Para ser franco o que agora apetecia mesmo era um cozido à portuguesa, ou
grão com mão de vaca pois embora a trague já deito moamba de galinha pelos
olhos. Cerveja Nocal, a cerveja sem igual, maruvo e
jindungo são o melhor remédio contra a guerrilha, as explosões, os saguis,
dongos e companhia, quando é assim saio de casa, busco um sicómoro ao fundo do
quintal e deixo que aquela tropa se entretenha a despejar fogo e a despachar
umas granadas. Para minha segurança alojei-me no Hotel Trópico que todavia não
deixa de abanar, de dar pulos, deixando cair caliça do tecto e onde tudo corre
mal e é mal servido. Por isto a minha tropa agora é outra, entrado em excesso e
em delírio vou aviando de enfiada tudo que meta cerveja, tudo que tenha
jindungo, da galantina de vaca ao kiombo e até que fique opado, a regougar,
deitando espuma pelos cantos da boca. Quando estou assim, cagado de medo e me
enxarco, bem podem cair morteiros, até os de 81, os tais que ainda não têm
caído e já as galinhas debandaram para anharas.
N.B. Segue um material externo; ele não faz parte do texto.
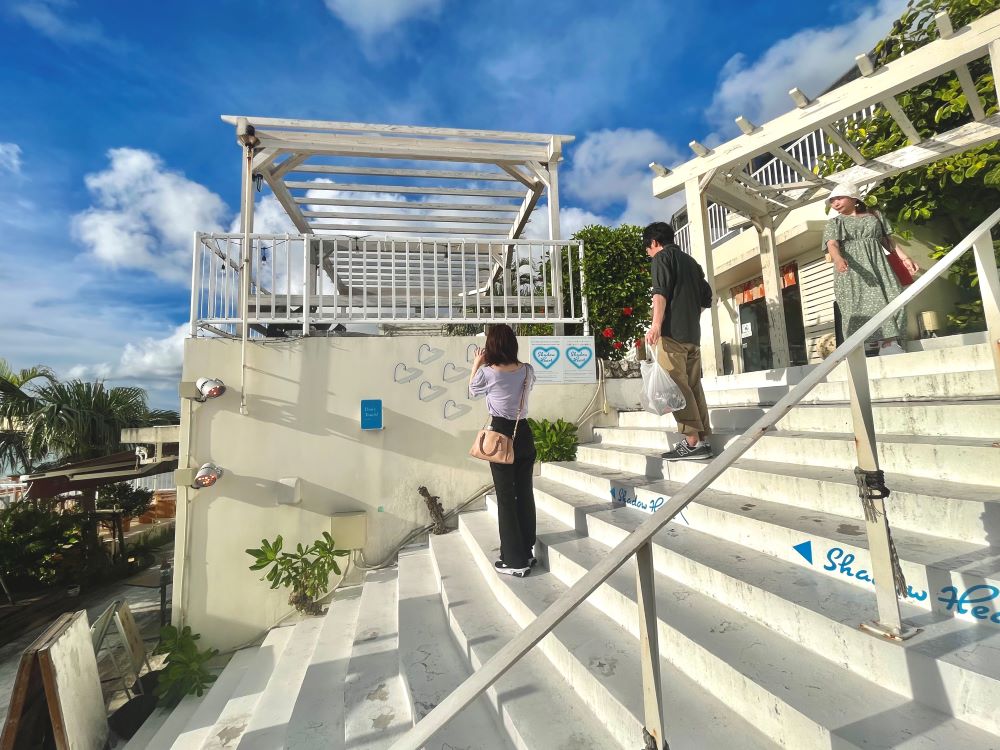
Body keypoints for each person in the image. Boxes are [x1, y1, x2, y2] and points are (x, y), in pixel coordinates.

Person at [469, 324, 537, 577]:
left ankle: (514, 560)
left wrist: (477, 363)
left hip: (499, 434)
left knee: (506, 498)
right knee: (525, 493)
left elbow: (471, 390)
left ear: (492, 346)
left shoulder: (488, 372)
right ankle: (527, 552)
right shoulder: (528, 370)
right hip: (524, 432)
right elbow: (526, 391)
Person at [643, 222, 714, 461]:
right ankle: (702, 440)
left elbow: (660, 293)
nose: (647, 252)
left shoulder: (661, 258)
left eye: (647, 247)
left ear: (654, 242)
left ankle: (692, 442)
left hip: (672, 335)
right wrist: (690, 316)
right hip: (693, 336)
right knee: (693, 387)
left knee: (677, 389)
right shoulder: (692, 263)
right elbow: (707, 296)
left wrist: (656, 325)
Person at [823, 182, 919, 356]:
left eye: (839, 198)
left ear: (854, 198)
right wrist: (837, 259)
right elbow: (832, 244)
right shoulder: (834, 223)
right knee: (858, 307)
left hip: (879, 266)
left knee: (894, 297)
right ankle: (861, 347)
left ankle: (889, 344)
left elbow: (888, 241)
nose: (835, 203)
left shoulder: (875, 216)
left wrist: (905, 258)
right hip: (853, 270)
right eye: (832, 200)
Ele trabalha de empreitada e nelas é
um tão preto tão matumbo como qualquer outro preto matumbo. Não faz cazumbi mas
faz-se de inzoneiro e bem bebido, bem atordoado, bem anestesiado, imagina-se
num salão de beleza, tratando flor do congo deitado numa esteira, mordiscando
caju, deixando correr a cerveja, segurando o cachimbo de bambu, doseando a liamba,
mais tabaco, menos tabaco, dependendo de quanto está disposto a vingar-se ou a
não se deixar xingar, batendo o pé ao ritmo do batuque tocado por um qualquer
caçambuleiro que não quis ir na busca das galinhas no capim, ou capinar mortos.
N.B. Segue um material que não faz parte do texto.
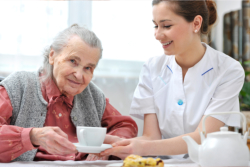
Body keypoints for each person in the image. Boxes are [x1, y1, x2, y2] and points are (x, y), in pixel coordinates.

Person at [100, 0, 245, 159]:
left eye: (167, 26)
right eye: (155, 26)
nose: (157, 35)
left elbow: (203, 137)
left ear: (196, 23)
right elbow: (151, 137)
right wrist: (118, 144)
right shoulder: (152, 68)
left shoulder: (228, 70)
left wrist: (144, 147)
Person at [0, 24, 138, 162]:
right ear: (52, 56)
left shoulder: (93, 95)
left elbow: (126, 126)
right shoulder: (18, 85)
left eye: (88, 68)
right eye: (73, 61)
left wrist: (108, 147)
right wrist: (33, 136)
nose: (79, 75)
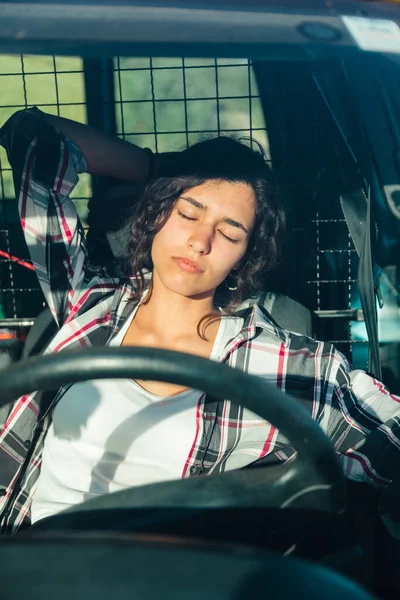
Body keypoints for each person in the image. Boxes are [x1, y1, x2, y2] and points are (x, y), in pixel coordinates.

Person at [0, 107, 400, 536]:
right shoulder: (86, 302)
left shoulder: (280, 361)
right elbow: (32, 136)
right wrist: (159, 168)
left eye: (229, 234)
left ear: (246, 256)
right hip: (33, 566)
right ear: (158, 213)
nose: (200, 241)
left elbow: (388, 436)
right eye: (189, 213)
Capinar também não é com ele, ta no
férias, salão de beleza, cuidar de si, dos antrazes, antes de ficar sem pés,
tão opados que nem lhe cabem nas botas, não é frioleira aquilo, pede mais
cerveja, uma peineta de caju, muito jindungo e vem kombucha com fartura também
nesse vir. Tá visto, vai no ficar por aqui, há que fazer no vida, a morte não o
assusta já, já lhe assustou sim, agora está no confiar, há-de chegar ela, mas
só quando tiver que chegá, diz.
Não teme não, não da p’ra isso diz
para ele velho Nicolau, diz e repete, espreguiçando-se debaixo dum mamoeiro e
adivinhando-lhe os pensamento. Logo esse velho cipaio que sobreviveu a dezenas
de emboscadas, ataques, bazucadas, morteiradas e outras tantas aventuras que
lhe custaram um pé, pouco para tanto baile diz ele por vezes, rindo de sua sina
e repetindo esse rir que tanto faz ele rir, a sorte, a sina, o fado, e volta na
volta lá vai buscá o Zeca e vai de Menino
do Bairro Negro ou Um Homem Novo Veio
Da Mata.
Conheci-o muito a sul, junto ao Cunene na aldeia dos hereros, onde vivia
numa grande sanzala perto de Calueque o povo bantu, num povoado onde, sempre
que passei não deixei nunca de cumprimentar um outro velho, o sábio Azekel
(aquele que reza ao Senhor) um velho sábio tucokwe, bom manuseador de faca que
ia enfiando bem afiada no marfim pachorrentamente, esculpindo-o com excelsa
destreza.
Embora não fosse por dinheiro o velho
vendia as mesmas estatuetas duas ou três vezes, ou mais, todos as queriam ter,
como se fossem o amuleto da sorte, todos as queriam comprar mas infelizmente
nem todos regressavam para as levantar, a vida tem destas coisas, por isso o
velho não olhava na cara nem nos olhos dos que lhe pagavam, tinha tempo de os
ver se voltassem, sabedoria de velho ou intuição.
Ainda carrego ao peito a sua recordação, acreditei nele, no poder da sua
estatueta, senti medo, caguei-me de medo algumas vezes, mas aguentei, resisti,
agarrei-me à sua boneca, a Deus, à Nocal, a cerveja sem igual, ao maruvo, ao
jindungo, à liamba, à galantina de vaca e ao kiombo, à fé, e aqui estou a segredar-vos
os meus medos, a minha ventura, a minha sorte, a minha coragem, a minha
firmeza, o meu ânimo ante o perigo, e prometo que me fico por aqui, não maçarei
mais vocês, nem beberei mais hoje. Tá no prometido.